Ia juga menyinggung aspek konstitusional terkait hak atas air.

“Menurut perusahaan, itu sesuai Pasal 33 UUD 1945, bumi dan air serta kekayaan di dalamnya dikuasai oleh negara dan dipergunakan sebesar-besarnya untuk kemakmuran rakyat. Itu hak kami soal air,” ujarnya.

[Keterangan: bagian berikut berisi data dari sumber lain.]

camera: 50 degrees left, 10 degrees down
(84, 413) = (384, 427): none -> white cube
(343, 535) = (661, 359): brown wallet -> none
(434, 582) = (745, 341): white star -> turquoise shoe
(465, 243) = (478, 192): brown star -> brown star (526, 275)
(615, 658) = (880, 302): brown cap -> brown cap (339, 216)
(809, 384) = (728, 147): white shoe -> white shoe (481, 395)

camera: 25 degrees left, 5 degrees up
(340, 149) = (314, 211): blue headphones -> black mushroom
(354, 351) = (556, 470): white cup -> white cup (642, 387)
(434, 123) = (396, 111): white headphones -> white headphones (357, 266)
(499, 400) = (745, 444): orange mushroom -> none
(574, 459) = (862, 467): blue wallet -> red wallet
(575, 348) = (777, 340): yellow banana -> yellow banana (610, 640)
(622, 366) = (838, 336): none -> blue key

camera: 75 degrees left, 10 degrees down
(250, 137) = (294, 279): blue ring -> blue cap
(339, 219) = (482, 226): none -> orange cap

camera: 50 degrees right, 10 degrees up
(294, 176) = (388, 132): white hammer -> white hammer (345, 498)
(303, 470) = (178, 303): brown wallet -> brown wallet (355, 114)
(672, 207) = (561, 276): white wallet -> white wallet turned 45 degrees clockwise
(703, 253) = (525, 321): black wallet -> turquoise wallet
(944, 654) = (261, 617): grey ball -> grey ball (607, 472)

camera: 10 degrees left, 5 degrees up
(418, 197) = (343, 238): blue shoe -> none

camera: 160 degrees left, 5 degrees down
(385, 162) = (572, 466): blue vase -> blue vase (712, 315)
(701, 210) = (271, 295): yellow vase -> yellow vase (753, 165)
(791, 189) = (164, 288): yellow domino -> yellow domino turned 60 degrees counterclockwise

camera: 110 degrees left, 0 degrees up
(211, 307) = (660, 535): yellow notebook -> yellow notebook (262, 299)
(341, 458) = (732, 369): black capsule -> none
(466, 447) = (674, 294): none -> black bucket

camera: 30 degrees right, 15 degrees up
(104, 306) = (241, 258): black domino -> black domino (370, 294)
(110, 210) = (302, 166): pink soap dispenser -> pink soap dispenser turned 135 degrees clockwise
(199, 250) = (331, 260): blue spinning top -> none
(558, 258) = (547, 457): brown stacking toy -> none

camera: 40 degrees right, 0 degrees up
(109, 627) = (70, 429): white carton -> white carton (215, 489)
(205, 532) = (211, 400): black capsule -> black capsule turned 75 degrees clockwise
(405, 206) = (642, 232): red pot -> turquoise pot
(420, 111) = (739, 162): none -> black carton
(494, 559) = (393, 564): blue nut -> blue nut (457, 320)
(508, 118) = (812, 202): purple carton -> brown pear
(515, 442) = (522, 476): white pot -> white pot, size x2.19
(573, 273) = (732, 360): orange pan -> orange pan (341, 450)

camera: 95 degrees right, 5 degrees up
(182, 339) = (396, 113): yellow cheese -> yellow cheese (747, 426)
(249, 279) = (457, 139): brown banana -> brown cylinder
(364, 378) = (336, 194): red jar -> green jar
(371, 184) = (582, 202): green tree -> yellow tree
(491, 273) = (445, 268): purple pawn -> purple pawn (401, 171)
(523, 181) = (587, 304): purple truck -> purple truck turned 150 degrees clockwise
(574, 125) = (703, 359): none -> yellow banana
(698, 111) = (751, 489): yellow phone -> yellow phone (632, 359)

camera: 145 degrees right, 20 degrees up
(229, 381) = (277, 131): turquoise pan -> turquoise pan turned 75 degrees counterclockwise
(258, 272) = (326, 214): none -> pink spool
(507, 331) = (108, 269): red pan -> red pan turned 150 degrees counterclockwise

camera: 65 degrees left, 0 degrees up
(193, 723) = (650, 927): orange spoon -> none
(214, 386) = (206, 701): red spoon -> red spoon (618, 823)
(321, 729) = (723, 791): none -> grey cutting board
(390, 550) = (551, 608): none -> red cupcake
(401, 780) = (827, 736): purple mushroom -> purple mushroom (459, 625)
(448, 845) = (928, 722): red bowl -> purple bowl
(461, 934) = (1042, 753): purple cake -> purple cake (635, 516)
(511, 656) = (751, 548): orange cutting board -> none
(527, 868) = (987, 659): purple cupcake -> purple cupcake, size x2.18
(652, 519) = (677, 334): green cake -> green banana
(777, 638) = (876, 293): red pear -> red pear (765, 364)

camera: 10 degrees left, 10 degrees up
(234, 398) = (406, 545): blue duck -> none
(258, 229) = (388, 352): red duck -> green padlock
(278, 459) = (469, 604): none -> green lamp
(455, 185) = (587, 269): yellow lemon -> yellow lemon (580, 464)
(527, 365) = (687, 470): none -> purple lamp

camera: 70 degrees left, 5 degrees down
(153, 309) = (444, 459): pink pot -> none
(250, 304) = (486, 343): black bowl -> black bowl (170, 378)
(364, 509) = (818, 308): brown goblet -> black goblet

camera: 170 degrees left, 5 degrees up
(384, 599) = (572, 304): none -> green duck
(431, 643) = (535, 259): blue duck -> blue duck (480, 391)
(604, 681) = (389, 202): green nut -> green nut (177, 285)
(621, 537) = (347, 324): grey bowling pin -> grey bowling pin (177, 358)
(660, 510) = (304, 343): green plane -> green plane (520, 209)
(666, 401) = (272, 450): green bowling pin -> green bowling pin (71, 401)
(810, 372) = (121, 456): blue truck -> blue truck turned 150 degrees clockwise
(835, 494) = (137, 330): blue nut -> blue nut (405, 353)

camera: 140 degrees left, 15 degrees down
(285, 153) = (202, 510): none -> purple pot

Selain itu, ia mengutip nilai kemanusiaan dalam Pancasila.

“Menurut sila kedua Pancasila, kemanusiaan yang adil dan beradab harus ditegakkan,” katanya.

Putusan pengadilan terkait perkara tersebut, kata Syamsul, keluar pada 3 Februari.

Sementara itu, Penasihat Hukum PT Roda Mas Baja Inti lainnya, M Tahir Arifin, mengatakan PT KIMA mengambil alih pengelolaan utilitas air dari PDAM.

"Sebelumnya perusahaan (PT Roda Mas Baja Inti) pelanggan PDAM, lancar semua. Diputus dengan alasan pipa sudah tua dan mau diganti,” terangnya.

Tahir Arifin menyebutkan, saat ini meteran air telah dibuka dan rencana penyambungan kembali difasilitasi oleh PT KIMA.

“Meteran dibuka semua dan nanti PT KIMA yang fasilitasi sambung kembali. Yang terdampak sejauh ini hanya Roda Mas. Perusahaan lain, kami tidak tahu,” ujarnya.

Namun hingga kini, sambungan air belum kembali normal dan sangat berdampak pada karyawan.

“Air sampai sekarang masih putus. Kami bermohon agar disambung kembali, dijanjikan bisa dari belakang pabrik, tapi biayanya tinggi. Yang paling terdampak itu pekerja karena kebutuhan MCK,” jelasnya.